Der "radikale Reformismus" der modernen, sozialdemokratischen Rechten distanziert sich entsprechend vom ideologischen Keynesianismus der siebziger Jahre: "Die beiden vergangenen Jahrzehnte des neoliberalen Laisser-faire sind vorüber. An ihre Stelle darf jedoch keine Renaissance des 'deficit spending' und massiver staatlicher Intervention im Stile der siebziger Jahre treten. Eine solche Politik führt heute in die falsche Richtung" (Blair / Schröder). Die Sicherung "unserer Volkswirtschaften" wird nicht mehr über die Vision der keynesianischen "Globalsteuerung" verfolgt. Zur Umsetzung ihrer Vorstellung setzt die Sozialdemokratie auf die Kräfte des Marktes, auf die ungeschützte Konkurrenz der Arbeitsanbieter. Es wird jedoch - sozialdemokratisch modern - nicht nur die Ideologie der zu befreienden Märkte gepredigt.

Moderne Politik hat zwei Ebenen: "Moderne Sozialdemokraten sind keine Laisser-faire-Neoliberalen. Flexible Märkte müssen mit einer neu definierten Rolle für einen aktiven Staat kombiniert werden. Erste Priorität muß die Investition in menschliches und soziales Kapital sein." (Blair / Schröder) Der sozialdemokratische "aktive Staat" ist eben kein verschwindender. Es wird nicht versucht, die Rolle des Staates herunterzuspielen.
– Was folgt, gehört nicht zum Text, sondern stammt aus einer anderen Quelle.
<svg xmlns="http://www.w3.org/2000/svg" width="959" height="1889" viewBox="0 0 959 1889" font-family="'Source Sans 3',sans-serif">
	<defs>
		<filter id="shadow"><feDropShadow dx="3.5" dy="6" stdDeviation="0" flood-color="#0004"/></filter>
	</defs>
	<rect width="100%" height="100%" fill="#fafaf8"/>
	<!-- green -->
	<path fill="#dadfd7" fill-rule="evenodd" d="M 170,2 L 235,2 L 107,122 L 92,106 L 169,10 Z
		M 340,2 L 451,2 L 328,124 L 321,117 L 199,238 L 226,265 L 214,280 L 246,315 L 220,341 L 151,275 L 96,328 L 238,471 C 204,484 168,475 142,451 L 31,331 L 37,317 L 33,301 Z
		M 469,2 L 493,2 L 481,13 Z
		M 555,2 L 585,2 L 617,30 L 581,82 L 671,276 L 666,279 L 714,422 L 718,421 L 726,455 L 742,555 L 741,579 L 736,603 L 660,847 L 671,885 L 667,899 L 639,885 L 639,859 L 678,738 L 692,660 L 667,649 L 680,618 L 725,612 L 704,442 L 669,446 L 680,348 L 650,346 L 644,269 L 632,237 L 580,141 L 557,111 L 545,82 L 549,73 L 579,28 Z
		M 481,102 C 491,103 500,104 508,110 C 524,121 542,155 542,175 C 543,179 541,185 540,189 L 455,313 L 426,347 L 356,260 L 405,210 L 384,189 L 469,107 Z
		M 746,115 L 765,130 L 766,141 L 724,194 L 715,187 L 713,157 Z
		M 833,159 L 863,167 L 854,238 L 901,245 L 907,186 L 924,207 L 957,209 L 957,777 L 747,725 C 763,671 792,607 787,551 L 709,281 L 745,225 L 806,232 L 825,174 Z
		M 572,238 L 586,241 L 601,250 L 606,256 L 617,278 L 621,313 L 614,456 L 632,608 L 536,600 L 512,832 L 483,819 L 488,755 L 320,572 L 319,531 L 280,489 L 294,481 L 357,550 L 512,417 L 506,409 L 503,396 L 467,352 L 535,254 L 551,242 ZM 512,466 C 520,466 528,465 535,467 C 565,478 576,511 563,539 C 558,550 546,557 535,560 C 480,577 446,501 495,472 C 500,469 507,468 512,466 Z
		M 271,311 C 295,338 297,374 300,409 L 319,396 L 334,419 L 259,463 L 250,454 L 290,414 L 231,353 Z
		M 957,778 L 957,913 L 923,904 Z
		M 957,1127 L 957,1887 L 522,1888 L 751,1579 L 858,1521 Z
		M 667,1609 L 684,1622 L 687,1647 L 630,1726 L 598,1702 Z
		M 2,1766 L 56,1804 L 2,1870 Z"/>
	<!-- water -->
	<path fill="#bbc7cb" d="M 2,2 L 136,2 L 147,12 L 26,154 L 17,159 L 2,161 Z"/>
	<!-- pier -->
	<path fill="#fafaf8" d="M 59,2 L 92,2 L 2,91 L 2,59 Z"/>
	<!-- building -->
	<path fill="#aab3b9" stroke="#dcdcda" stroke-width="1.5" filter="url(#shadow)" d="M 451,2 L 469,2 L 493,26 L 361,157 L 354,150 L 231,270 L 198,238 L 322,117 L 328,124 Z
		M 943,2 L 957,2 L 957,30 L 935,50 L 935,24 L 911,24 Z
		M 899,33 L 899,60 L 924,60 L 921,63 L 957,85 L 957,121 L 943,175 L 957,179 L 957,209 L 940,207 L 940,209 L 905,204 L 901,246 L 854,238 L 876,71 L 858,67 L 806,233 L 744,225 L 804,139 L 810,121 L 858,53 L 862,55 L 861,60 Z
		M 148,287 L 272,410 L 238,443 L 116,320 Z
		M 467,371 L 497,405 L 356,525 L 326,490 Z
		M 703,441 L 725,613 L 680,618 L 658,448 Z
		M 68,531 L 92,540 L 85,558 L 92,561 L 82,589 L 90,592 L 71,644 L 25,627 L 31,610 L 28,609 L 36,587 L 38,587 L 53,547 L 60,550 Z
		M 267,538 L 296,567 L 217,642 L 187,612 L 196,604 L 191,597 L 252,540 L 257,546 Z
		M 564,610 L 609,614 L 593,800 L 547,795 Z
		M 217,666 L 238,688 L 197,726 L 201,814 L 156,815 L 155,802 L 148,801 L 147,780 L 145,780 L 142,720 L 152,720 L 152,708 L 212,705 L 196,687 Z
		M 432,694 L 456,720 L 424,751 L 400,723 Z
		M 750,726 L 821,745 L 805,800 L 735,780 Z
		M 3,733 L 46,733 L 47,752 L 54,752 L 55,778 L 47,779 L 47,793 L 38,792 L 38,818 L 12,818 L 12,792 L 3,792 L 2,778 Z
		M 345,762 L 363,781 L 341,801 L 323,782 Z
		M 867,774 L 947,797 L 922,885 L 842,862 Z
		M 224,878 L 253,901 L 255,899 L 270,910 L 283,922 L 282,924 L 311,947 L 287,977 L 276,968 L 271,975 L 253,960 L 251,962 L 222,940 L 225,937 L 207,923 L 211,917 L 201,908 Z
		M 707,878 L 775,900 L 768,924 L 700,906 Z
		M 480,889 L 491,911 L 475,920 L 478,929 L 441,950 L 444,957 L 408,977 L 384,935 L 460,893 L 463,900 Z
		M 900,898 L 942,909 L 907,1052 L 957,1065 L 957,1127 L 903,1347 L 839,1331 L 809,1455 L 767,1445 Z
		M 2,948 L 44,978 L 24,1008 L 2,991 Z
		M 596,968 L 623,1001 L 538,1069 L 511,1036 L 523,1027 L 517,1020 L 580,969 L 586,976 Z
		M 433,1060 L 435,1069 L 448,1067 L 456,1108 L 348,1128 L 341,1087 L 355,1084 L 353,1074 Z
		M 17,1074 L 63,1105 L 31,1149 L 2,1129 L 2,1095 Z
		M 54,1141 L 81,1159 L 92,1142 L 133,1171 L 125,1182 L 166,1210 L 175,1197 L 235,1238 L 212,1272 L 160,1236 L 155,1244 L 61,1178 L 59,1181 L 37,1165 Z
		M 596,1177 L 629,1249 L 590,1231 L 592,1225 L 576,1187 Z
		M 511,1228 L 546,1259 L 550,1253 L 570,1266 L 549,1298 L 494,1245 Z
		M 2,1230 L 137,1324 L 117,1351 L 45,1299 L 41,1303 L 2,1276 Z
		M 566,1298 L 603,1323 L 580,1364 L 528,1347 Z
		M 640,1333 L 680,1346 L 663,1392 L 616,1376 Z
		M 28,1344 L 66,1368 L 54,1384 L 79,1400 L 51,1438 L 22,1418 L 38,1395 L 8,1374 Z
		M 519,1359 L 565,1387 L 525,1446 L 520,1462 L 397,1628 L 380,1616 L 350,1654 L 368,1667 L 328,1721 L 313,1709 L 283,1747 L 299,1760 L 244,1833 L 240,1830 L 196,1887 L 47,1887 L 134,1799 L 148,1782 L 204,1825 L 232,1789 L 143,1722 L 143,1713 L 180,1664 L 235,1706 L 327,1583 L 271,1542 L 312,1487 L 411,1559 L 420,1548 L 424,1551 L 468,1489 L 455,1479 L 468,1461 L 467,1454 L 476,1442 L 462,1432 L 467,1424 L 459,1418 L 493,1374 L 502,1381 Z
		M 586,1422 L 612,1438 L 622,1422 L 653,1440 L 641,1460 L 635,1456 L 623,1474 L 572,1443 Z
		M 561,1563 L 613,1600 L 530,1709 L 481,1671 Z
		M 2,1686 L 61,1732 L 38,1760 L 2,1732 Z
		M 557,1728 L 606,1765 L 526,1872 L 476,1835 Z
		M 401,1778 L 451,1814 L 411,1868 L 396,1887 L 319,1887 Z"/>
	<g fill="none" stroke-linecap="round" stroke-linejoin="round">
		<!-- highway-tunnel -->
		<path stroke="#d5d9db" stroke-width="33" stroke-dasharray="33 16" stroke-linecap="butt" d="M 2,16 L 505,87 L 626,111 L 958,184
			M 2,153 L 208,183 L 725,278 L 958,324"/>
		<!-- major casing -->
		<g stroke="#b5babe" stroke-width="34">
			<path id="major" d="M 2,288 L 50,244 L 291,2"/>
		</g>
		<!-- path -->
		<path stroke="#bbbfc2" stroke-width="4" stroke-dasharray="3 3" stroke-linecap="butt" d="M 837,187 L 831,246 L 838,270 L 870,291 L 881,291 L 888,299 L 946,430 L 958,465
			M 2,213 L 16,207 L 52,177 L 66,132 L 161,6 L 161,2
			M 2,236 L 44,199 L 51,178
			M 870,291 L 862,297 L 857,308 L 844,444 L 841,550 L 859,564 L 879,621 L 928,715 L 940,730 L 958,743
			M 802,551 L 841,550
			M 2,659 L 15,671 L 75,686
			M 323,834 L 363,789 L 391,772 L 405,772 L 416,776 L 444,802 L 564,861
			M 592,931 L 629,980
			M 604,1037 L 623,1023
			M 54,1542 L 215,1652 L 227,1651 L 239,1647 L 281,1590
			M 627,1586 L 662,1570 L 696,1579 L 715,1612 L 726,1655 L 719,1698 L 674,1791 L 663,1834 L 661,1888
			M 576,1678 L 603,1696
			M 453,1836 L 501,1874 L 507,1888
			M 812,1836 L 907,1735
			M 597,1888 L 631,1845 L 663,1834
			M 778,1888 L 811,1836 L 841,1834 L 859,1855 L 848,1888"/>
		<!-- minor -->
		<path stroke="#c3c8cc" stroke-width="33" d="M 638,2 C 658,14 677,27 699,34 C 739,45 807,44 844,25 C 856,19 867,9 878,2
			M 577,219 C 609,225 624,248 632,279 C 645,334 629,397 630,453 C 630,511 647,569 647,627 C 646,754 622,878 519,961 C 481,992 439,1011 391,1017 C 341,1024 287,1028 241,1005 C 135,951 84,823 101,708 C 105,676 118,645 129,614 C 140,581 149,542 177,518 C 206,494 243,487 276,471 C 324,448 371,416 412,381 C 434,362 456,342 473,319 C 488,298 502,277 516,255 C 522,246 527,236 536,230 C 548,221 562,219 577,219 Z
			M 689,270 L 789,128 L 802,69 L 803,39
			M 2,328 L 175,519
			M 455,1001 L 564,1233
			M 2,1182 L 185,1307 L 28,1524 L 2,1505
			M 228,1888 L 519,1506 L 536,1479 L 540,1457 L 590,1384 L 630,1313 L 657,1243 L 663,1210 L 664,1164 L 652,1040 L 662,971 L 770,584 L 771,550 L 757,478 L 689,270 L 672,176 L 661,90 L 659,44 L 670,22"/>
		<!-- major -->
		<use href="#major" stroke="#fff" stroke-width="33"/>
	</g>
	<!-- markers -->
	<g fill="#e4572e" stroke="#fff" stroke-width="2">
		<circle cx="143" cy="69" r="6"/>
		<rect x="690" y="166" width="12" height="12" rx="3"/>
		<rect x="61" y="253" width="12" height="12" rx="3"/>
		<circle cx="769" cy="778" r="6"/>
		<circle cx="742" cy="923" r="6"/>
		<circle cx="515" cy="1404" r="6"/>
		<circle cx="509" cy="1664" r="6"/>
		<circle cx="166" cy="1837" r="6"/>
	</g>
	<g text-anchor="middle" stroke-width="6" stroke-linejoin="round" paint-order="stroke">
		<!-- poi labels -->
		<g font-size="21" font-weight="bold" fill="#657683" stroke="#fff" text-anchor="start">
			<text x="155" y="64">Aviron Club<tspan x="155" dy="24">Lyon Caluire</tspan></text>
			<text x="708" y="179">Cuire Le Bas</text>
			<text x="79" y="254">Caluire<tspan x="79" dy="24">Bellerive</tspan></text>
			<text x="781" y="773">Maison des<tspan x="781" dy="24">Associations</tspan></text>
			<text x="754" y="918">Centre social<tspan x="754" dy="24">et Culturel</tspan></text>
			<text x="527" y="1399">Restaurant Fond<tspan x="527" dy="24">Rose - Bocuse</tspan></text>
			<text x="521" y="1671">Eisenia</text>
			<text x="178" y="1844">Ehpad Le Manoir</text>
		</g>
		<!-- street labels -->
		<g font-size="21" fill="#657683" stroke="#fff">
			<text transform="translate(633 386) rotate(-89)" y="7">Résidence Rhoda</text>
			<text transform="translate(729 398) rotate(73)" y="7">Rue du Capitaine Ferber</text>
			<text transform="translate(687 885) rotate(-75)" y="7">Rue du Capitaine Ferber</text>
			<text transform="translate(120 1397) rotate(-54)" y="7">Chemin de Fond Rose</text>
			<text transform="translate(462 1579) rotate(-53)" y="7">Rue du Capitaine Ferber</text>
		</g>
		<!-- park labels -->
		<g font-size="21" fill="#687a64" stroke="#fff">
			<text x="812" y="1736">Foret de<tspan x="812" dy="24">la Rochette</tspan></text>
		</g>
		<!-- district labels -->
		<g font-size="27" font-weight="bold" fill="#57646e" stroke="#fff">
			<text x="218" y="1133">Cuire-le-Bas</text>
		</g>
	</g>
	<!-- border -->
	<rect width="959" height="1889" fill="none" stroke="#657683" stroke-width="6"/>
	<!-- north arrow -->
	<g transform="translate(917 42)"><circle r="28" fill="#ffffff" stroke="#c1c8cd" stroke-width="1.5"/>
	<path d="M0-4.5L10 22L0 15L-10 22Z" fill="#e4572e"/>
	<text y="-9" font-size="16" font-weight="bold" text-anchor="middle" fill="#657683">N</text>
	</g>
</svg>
Offen und offensiv werden die Steuerungs- und Kontrollkapazitäten des Staates auch im Bereich der Wirtschafts- und Sozialpolitik propagiert.

Dies bekennende Verhältnis zu staatlichen Eingriffen und staatlicher Macht unterscheidet die Sozialdemokratie von den Konservativen und ihren "liberalen" Ideologemen. Aber auch die Art der Steuerung unterscheidet sich von derjenigen sowohl der Konservativen wie auch der alten Sozialdemokratie. Der "Scheinwiderspruch von Angebots- und Nachfragepolitik" soll zu Gunsten eines "fruchtbaren Miteinanders von mikroökonomischer Flexibilität und makroökonomischer Stabilität" überwunden werden (Blair / Schröder).

Blairs Programm "welfare to work", so Bensaid, "wird das System der sozialen Sicherung in ein System der Zwangsarbeit mit sozialer Grundsicherung umbauen". Bei Blair und Schröder hört sich dies so an: "Moderne Sozialdemokraten wollen das Sicherheitsnetz aus Ansprüchen in ein Sprungbrett in die Eigenverantwortung umwandeln." Oder: Jeder Mensch wird zum Unternehmer seiner eigenen Arbeitskraft, die er als Ware herstellt und feilbietet - zu welchem Preis auch immer.